EXCERPT PROVIDED ▸
If the graph Rb(B) is connected, then the algorithm constructs the graph Kb(B),
which has a vertex for each taxon and an edge {x , y} precisely if T (x , y) ∈ B. In
addition, the algorithm constructs the directed graph Ωb(B), which has a vertex for
each connected component of Kb(B) and an arc (π1, π2) precisely if there exists a
binet N (y; x ) ∈ B with x ∈ V (π1) and y ∈ V (π2) (with V (π ) denoting the vertex
set of a given connected component π ).
The algorithm searches for a nonempty strict subset U of the vertices of Ωb(B)
such that there is no arc (π1, π2) with π1 ∈/ U and π2 ∈ U . This can be done in
polynomial time by collapsing directed cycles until an acyclic digraph is obtained
and then searching for an indegree-0 vertex. If there exists no such set U then the
algorithm halts and outputs that there exists no solution. Otherwise, let H be the
union of the vertex sets of the connected components of Kb(B) that correspond to
elements of U and define Low = X \H . The algorithm recursively constructs networks
N (H ) displaying B|H and N (Low) displaying B|Low. Subsequently, the algorithm
constructs a network N consisting of vertices ρ , v, r , arcs (ρ , v), (v, r ), (ρ , r ),
networks N (Low), N (H ) and an arc from v to the root of N (H ) and an arc from r to the
root of N (Low). See Fig. 4 for an example of this case.
Finally, when |X | ≤ 2 (in some recursive step), the problem can be solved trivially.
When |X | = 1, the algorithm outputs a network consisting of a single vertex labelled by
the only element of X , which is the root as well as the leaf of the network. When |X | = 2
and there is a single binet remaining, the algorithm outputs that binet. When |X | = 2
and there are at least two binets remaining, then the algorithm halts and outputs that
there exists no solution.
This completes the description of the algorithm for binets. Clearly, it is a
polynomial-time algorithm and its correctness is shown in the following theorem.
Fig. 4 Example of the recursive step, which constructs a network N (X1) from binet set B|X1, with B
and X1 as in Fig. 3. Network N (X1) is cycle-rooted because graph Rb is connected. One possible strict
subset of the vertices of Ωb(B|X1) with no incoming arcs is {a, b}. Hence, H = {a, b} can be made
the high leaves of the network, and Low = {c, d, e} the low leaves. Combining recursively computed
networks N (H ) and N (Low) by hanging them below a new cycle as described by the algorithm then gives
network N (X1). Note that other valid subsets of the vertices of Ωb(B|X1) are {a, b, d}, {a, b, c}, {a, b, c, d}
and {d}, which lead to alternative solutions
Theorem 1 Given a set B of binets on a set X of taxa, there exists a polynomial-time
algorithm that decides if there exists a binary level-1 network on X that displays all
binets in B, and that constructs such a network if it exists.

WHAT YOU NEED TO DO ▸
(a) Rewrite the paragraph beginning "Finally, when |X| ≤ 2" from the passage on the binet algorithm as a brief list, keeping its main facts.
(b) Resume the passage on the binet algorithm, picking up right after the statement of Theorem 1.

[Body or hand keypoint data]
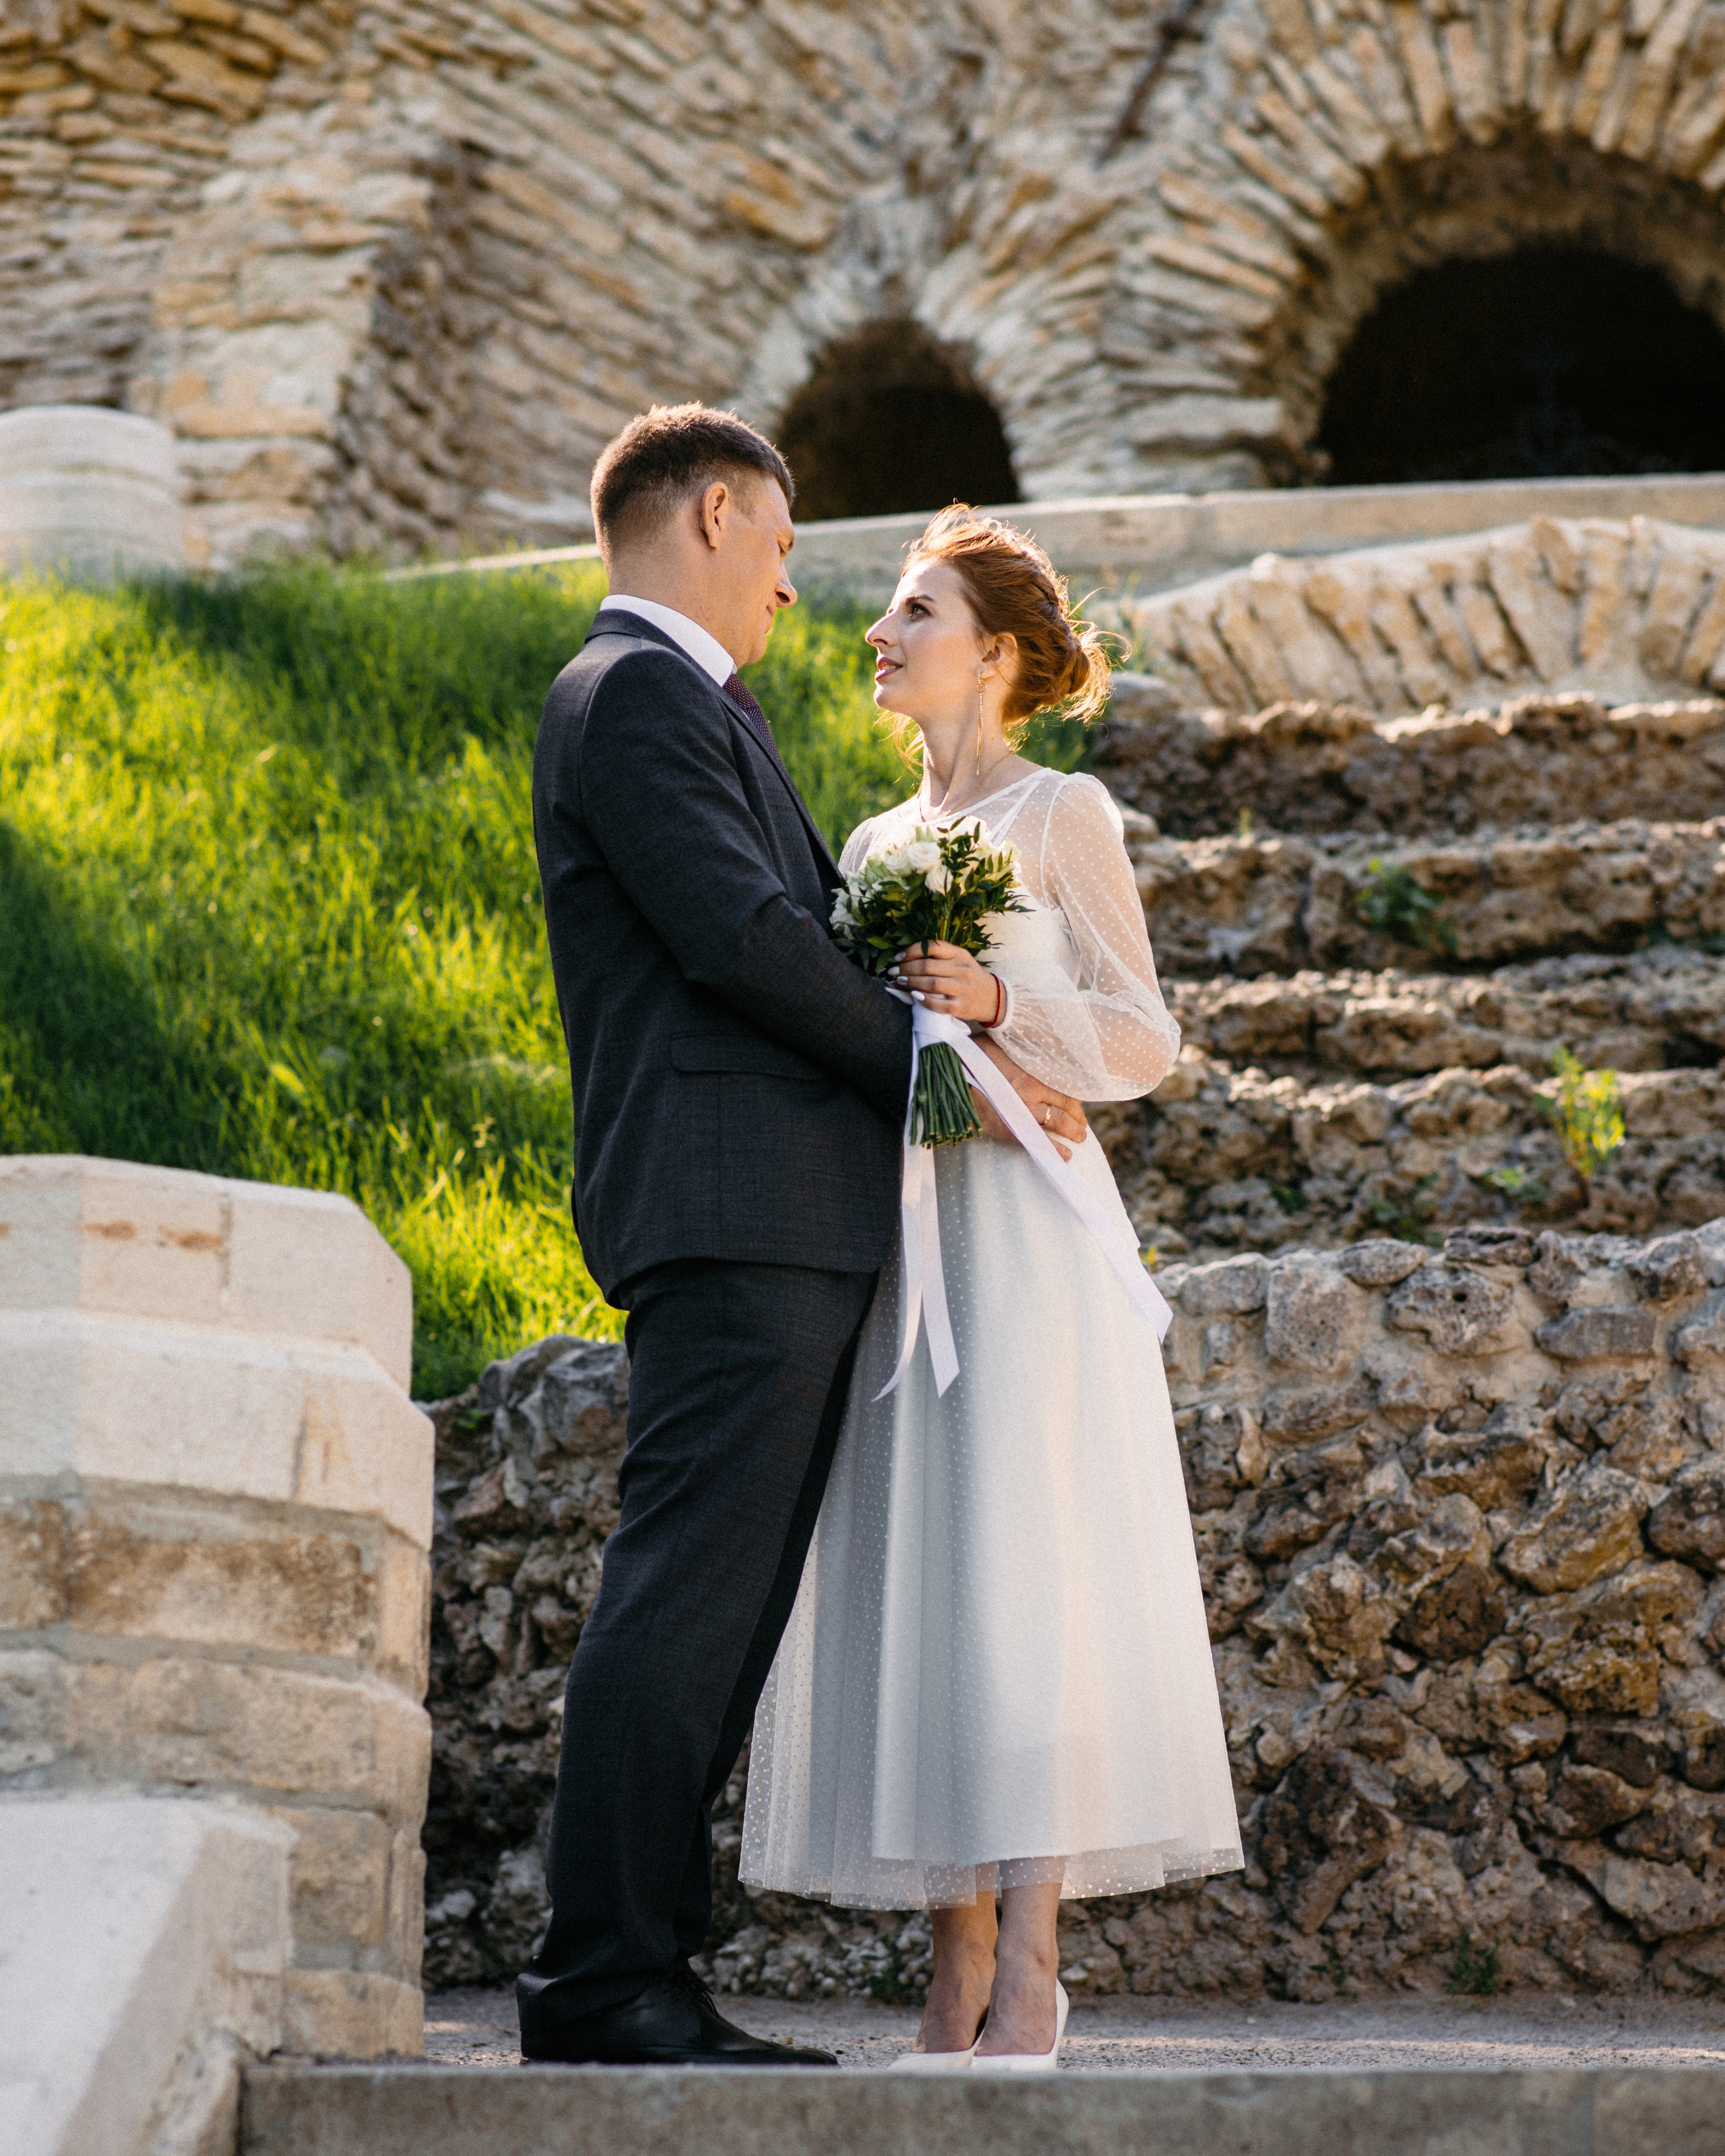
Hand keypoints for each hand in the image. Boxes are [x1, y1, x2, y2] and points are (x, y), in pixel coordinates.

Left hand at [890, 940, 1000, 1025]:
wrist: (992, 998)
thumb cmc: (968, 977)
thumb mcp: (960, 960)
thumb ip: (939, 957)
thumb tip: (906, 958)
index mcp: (960, 954)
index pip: (933, 947)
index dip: (912, 951)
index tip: (898, 957)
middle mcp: (963, 969)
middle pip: (928, 966)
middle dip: (906, 968)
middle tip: (893, 972)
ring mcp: (963, 989)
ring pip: (932, 984)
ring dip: (911, 982)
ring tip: (899, 981)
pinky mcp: (961, 1007)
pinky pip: (938, 1004)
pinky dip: (923, 999)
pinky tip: (914, 996)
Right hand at [969, 1037, 1086, 1161]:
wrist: (948, 1080)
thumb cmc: (969, 1055)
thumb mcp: (997, 1043)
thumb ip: (1016, 1046)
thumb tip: (1027, 1040)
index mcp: (1032, 1069)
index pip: (1065, 1084)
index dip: (1074, 1096)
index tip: (1077, 1102)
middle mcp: (1033, 1090)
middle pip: (1066, 1104)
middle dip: (1077, 1116)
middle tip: (1082, 1124)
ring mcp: (1023, 1111)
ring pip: (1058, 1122)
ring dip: (1073, 1131)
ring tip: (1080, 1137)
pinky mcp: (1010, 1129)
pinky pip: (1040, 1142)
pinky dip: (1056, 1151)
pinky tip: (1067, 1156)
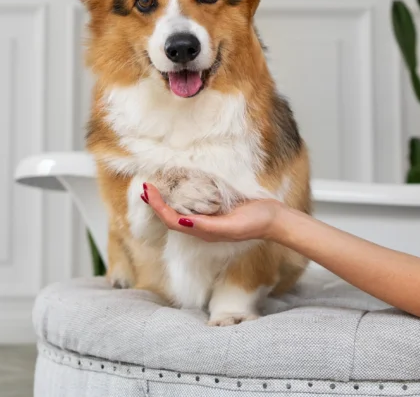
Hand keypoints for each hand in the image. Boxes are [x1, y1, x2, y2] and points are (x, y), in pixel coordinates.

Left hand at [141, 182, 282, 242]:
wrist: (274, 220)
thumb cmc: (255, 223)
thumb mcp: (231, 226)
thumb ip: (208, 226)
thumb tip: (184, 222)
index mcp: (203, 231)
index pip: (172, 220)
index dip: (157, 207)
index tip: (148, 190)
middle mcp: (202, 227)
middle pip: (171, 216)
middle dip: (156, 204)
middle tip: (146, 187)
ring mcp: (209, 218)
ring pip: (180, 210)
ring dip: (166, 200)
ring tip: (156, 187)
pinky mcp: (216, 210)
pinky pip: (193, 204)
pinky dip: (181, 196)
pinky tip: (180, 187)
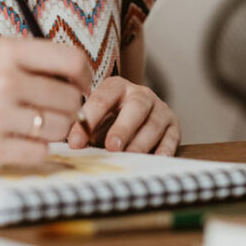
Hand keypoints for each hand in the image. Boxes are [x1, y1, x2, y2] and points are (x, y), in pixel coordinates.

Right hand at [0, 38, 91, 167]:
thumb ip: (32, 60)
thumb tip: (79, 79)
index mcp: (6, 51)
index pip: (72, 60)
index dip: (85, 76)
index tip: (81, 85)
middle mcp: (4, 80)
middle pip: (70, 99)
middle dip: (67, 108)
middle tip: (50, 109)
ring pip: (58, 129)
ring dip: (53, 130)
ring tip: (33, 125)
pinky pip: (39, 153)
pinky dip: (35, 150)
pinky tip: (19, 140)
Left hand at [66, 76, 180, 155]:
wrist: (138, 113)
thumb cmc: (110, 118)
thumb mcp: (96, 117)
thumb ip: (86, 128)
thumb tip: (72, 144)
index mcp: (117, 86)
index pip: (102, 98)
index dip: (89, 119)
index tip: (75, 141)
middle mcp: (141, 94)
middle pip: (135, 107)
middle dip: (122, 128)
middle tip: (111, 147)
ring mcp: (160, 108)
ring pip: (153, 123)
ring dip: (141, 142)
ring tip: (130, 157)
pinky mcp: (173, 125)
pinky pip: (171, 137)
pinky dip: (165, 148)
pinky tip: (156, 158)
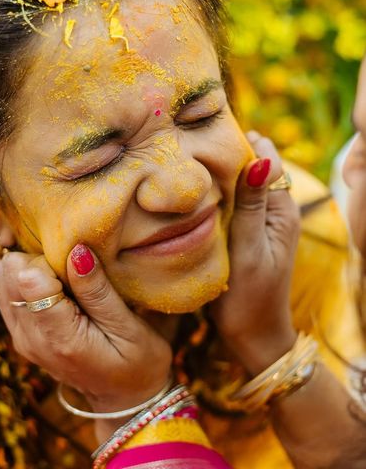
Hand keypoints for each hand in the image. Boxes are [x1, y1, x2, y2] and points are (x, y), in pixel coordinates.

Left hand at [0, 244, 171, 418]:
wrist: (124, 399)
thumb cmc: (138, 361)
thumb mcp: (128, 327)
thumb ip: (97, 290)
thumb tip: (76, 251)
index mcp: (58, 337)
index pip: (29, 276)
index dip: (54, 260)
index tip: (81, 266)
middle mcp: (30, 338)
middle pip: (10, 272)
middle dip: (40, 260)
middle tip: (75, 271)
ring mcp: (21, 338)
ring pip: (3, 278)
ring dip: (32, 268)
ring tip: (67, 278)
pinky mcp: (20, 335)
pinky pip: (8, 291)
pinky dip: (28, 279)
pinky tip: (57, 286)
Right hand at [211, 132, 299, 374]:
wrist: (252, 336)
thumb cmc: (251, 297)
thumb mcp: (250, 249)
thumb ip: (252, 205)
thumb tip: (261, 160)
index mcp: (282, 211)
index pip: (269, 160)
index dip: (245, 143)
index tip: (211, 133)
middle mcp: (273, 211)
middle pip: (253, 169)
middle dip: (228, 156)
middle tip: (191, 149)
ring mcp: (258, 222)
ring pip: (240, 186)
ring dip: (220, 176)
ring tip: (188, 167)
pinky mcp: (245, 233)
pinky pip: (233, 204)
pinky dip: (217, 195)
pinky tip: (194, 196)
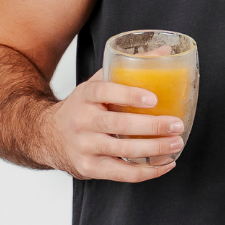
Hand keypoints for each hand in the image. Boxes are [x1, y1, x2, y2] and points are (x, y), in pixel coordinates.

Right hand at [41, 70, 182, 180]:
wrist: (47, 135)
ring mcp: (84, 146)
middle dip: (152, 126)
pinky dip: (147, 172)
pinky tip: (166, 164)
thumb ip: (128, 69)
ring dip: (154, 149)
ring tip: (176, 143)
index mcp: (85, 96)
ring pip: (122, 151)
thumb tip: (164, 51)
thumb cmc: (84, 108)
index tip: (153, 98)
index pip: (104, 92)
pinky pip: (122, 173)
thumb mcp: (98, 84)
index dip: (129, 95)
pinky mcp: (89, 167)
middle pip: (118, 125)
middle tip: (177, 124)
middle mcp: (82, 122)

OUTPUTS IN ORDER ▸
(a)
When |X| ≤ 2 at any recursive step, the problem is solved trivially:
- |X| = 1: the algorithm outputs a network with a single vertex labelled by the only element of X. That vertex is both the root and the leaf.
- |X| = 2 with a single binet remaining: the algorithm outputs that binet.
- |X| = 2 with at least two binets remaining: the algorithm halts and reports that no solution exists.

(b)
Proof We prove by induction on | X | that the algorithm described above produces a
binary level-1 network on X displaying B if such a network exists. The induction basis
for | X | ≤ 2 is clearly true. Now let | X | ≥ 3, B a set of binets on X and assume that
there exists some binary level-1 network on X displaying B. There are two cases.
First assume that the graph Rb(B) is disconnected and has connected components
C1, . . . , C p. Then the algorithm recursively computes networks N |C1, . . . , N |C p
displaying the sets B|C1, . . ., B|C p respectively. Such networks exist by Observation 1
and can be found by the algorithm by induction. It follows that the network N which
is constructed by the algorithm displays all binets in B of which both taxa are in
the same connected component of Rb(B). Each other binet is of the form T (x , y)
by the definition of graph Rb(B). Hence, those binets are also displayed by N , by
construction.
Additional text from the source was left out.